Fase
Wetsvoorstel aangenomen door EK, publicatie in StaatsbladFormele titel
Wijziging van de Wet goed verhuurderschap, Boek 7 van het Burgerlijk Wetboek, de Uitvoeringswet huurprijzen woonruimte en enige andere wetten in verband met de regulering van huurprijzen en de bescherming van rechten van huurders (Wet betaalbare huur)Kamerstuknummer
36496Staatsbladnummer(s)
Inhoud
Dit wetsvoorstel leidt tot regulering van huren, in het bijzonder in de op dit moment vrije huursector. Dat gebeurt door het zogenoemde woningwaarderingsstelsel (WWS) uit de sociale huursector ook verplicht toe te passen op de vrije huursector tot een huurwaarde van € 1123 (regulering middenhuur). Daarnaast wordt voorgesteld om de rechtspositie van huurders te verbeteren door de maximale huren uit het WWS als dwingende norm op te leggen.

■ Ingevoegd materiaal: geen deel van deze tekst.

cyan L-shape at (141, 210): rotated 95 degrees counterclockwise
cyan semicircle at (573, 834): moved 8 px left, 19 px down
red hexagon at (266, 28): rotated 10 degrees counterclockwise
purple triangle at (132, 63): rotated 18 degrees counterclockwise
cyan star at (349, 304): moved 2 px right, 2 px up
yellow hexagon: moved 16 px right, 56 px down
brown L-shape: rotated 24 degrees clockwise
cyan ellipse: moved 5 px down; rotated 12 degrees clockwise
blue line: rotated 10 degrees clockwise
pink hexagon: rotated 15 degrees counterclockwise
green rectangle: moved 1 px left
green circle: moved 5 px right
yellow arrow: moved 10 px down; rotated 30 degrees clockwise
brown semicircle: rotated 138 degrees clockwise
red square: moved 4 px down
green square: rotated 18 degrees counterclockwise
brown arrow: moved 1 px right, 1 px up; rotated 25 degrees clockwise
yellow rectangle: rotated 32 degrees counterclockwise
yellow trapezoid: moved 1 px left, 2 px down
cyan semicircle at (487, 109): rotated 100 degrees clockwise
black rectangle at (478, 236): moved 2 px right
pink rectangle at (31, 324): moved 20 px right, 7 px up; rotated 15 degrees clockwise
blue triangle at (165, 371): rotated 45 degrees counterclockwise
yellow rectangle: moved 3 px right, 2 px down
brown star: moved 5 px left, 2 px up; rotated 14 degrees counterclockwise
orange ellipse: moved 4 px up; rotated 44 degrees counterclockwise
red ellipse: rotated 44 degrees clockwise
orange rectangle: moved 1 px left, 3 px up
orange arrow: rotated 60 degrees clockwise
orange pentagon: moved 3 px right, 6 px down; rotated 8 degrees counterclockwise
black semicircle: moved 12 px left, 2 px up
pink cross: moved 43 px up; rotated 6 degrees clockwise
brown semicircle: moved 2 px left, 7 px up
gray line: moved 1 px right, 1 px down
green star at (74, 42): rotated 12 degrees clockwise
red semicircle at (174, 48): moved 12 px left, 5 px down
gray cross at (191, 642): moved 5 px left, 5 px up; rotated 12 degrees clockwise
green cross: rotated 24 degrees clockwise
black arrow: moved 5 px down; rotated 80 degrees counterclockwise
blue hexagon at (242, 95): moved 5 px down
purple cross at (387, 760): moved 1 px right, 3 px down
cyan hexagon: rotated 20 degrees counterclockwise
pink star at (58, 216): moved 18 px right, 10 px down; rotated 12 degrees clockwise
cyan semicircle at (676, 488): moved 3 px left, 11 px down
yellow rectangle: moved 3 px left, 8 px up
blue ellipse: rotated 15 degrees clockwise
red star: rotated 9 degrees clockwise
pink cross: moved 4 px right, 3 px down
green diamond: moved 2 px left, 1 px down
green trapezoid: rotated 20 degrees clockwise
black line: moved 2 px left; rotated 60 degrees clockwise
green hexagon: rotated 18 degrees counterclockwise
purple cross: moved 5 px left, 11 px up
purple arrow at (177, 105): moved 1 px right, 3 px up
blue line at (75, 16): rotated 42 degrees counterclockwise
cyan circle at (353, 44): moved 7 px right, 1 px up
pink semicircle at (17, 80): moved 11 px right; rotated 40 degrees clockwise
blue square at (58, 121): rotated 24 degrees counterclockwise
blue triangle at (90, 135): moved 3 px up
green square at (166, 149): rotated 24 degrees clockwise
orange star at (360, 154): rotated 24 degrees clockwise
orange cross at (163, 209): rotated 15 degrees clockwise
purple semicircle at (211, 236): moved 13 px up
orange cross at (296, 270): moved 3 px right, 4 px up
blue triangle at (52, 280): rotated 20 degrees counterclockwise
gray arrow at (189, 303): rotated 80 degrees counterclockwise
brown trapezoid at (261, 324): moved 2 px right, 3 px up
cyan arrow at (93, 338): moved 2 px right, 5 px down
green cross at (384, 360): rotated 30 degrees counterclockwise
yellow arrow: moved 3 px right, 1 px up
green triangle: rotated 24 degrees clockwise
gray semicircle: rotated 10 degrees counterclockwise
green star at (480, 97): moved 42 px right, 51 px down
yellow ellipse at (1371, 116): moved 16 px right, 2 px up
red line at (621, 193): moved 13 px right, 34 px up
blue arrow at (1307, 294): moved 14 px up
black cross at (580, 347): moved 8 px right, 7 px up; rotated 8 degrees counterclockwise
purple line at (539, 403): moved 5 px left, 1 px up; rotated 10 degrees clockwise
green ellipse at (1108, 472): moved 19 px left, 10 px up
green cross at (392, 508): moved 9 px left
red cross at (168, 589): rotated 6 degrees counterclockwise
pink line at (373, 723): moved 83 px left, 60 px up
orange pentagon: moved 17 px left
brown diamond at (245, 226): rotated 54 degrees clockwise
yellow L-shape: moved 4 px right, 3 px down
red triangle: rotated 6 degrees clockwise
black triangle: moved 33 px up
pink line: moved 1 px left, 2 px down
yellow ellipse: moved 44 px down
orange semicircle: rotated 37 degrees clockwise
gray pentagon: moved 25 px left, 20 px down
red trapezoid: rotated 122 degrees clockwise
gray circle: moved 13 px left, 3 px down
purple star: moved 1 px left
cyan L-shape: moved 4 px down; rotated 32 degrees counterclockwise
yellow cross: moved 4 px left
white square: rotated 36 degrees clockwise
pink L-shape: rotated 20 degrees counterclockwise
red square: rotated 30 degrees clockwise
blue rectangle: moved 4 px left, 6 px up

Dit laatste geldt voor zowel de sociale als de vrije huursector.
Het wetsvoorstel steunt op vier pijlers:
1. huurders beschermen tegen hoge huren,
2. een voldoende omvangrijk middenhuursegment realiseren,
3. de investeringsbereidheid van verhuurders in de vrije huursector op peil houden en
4. verduurzaming van huurwoningen stimuleren.
Aangenomen op 25 maart door de Tweede Kamer en op 25 juni 2024 door de Eerste Kamer.
Inwerkingtreding
Met ingang van 1 januari 2025 treden in werking, in de hieronder aangegeven volgorde:
a. Artikel I van de Wet betaalbare huur;
b. Artikel IV van de Wet van 24 april 2024 tot wijziging van de Wet maximering huurprijsverhogingen geliberaliseerde huurovereenkomsten, van Boek 7 van het Burgerlijk Wetboek, van de Uitvoeringswet huurprijzen woonruimte en van de Wet goed verhuurderschap (verlenging, wijziging en handhaving van de maximering en verkorting van de verjaringstermijn voor huurverhogingen) (Stb. 2024, 108).